Twenty-two (22) bears were trapped and fitted with VHF/GPS collars. All bears received a soft release with no treatment from day 1-7 (pretreatment period) while each animal was monitored by telemetry and locations were recorded. Bears were equally assigned to a treatment group and were treated each time they were located within a predefined area 8-28 days (treatment period) after capture.

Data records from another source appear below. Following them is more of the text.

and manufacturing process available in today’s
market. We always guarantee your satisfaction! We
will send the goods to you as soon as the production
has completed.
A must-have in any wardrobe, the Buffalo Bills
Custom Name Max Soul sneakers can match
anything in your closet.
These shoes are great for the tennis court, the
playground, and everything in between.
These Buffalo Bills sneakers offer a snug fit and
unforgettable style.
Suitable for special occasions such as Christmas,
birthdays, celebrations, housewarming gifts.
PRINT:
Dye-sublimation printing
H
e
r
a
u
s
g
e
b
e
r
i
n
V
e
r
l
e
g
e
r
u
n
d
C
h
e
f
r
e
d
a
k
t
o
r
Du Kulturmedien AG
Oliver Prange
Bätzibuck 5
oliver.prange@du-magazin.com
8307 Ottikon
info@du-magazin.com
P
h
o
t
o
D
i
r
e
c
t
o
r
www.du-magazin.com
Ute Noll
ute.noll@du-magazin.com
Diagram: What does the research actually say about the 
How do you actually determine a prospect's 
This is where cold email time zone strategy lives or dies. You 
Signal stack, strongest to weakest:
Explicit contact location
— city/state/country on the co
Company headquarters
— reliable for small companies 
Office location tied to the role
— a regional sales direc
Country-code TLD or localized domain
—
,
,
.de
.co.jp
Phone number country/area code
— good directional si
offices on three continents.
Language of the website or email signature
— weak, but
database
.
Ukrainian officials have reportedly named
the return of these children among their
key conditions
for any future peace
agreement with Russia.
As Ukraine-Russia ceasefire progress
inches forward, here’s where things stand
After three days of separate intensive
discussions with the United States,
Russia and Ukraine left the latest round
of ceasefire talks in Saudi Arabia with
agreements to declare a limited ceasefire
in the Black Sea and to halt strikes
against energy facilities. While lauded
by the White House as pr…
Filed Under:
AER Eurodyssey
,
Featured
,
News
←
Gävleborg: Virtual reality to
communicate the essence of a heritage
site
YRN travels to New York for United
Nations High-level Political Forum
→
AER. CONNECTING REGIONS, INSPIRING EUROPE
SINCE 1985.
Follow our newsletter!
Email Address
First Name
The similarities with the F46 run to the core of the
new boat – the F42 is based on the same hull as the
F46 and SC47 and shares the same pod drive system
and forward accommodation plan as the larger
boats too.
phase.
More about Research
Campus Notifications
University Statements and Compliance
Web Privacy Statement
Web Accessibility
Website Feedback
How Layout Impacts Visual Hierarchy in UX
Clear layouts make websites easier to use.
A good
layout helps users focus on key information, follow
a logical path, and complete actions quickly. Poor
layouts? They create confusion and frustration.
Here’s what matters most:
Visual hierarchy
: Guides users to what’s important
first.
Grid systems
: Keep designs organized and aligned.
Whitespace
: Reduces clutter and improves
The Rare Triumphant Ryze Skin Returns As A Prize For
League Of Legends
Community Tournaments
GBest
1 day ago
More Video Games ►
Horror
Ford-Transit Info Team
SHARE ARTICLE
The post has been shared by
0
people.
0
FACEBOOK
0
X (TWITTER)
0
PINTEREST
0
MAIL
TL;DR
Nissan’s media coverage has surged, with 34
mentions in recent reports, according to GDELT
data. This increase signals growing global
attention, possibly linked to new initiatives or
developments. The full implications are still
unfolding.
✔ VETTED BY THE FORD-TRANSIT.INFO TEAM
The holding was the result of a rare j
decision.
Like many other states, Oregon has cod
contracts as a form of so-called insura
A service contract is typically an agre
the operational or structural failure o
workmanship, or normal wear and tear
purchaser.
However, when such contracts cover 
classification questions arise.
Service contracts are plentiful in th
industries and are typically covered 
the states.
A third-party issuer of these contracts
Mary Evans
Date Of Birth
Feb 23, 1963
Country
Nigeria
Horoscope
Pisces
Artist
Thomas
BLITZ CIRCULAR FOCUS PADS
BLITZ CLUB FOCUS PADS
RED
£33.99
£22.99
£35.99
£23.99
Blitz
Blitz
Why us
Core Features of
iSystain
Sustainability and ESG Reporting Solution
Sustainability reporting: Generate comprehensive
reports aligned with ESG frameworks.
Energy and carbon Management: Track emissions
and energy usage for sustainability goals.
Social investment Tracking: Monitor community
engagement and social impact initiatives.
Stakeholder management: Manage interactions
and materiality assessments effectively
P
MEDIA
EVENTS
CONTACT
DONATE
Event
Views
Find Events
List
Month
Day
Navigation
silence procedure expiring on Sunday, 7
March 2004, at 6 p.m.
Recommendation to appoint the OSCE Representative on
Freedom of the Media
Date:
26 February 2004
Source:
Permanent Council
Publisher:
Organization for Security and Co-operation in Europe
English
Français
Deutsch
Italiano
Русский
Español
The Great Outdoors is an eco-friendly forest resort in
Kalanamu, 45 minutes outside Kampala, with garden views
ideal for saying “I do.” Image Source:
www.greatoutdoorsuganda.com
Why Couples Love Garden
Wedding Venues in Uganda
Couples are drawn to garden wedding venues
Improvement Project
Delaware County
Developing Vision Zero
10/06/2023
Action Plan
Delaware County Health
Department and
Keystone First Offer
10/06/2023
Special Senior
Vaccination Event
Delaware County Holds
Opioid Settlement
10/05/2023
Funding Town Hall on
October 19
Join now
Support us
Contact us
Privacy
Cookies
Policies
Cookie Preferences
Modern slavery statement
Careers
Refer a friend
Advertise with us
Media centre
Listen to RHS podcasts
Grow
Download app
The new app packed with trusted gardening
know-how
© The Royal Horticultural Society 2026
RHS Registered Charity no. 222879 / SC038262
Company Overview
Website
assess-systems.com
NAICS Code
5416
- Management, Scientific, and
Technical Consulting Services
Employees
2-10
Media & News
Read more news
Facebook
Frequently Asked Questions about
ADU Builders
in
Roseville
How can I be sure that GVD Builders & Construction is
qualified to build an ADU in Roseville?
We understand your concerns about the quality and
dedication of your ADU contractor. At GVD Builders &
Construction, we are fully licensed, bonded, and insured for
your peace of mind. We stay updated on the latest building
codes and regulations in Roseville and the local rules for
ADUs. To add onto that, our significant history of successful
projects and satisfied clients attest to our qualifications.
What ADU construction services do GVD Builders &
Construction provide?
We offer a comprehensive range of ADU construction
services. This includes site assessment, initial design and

Four (4) bears received rubber buckshot treatments on 4-16 occasions and 4 bears were chased/treed 2x each by hounds. Bears chased with hounds traveled a greater average distance (4.3km) from treatment locations than bears shot with rubber buckshot (0.57km). Bears chased with hounds stayed out of the community three times longer than bears hazed with rubber buckshot. The time that elapsed before bears returned to the treatment area averaged 21.9 hours for the hounds group and 7.2 hours for the rubber buckshot group. Neither method was successful in deterring long-term repetitive nuisance activity.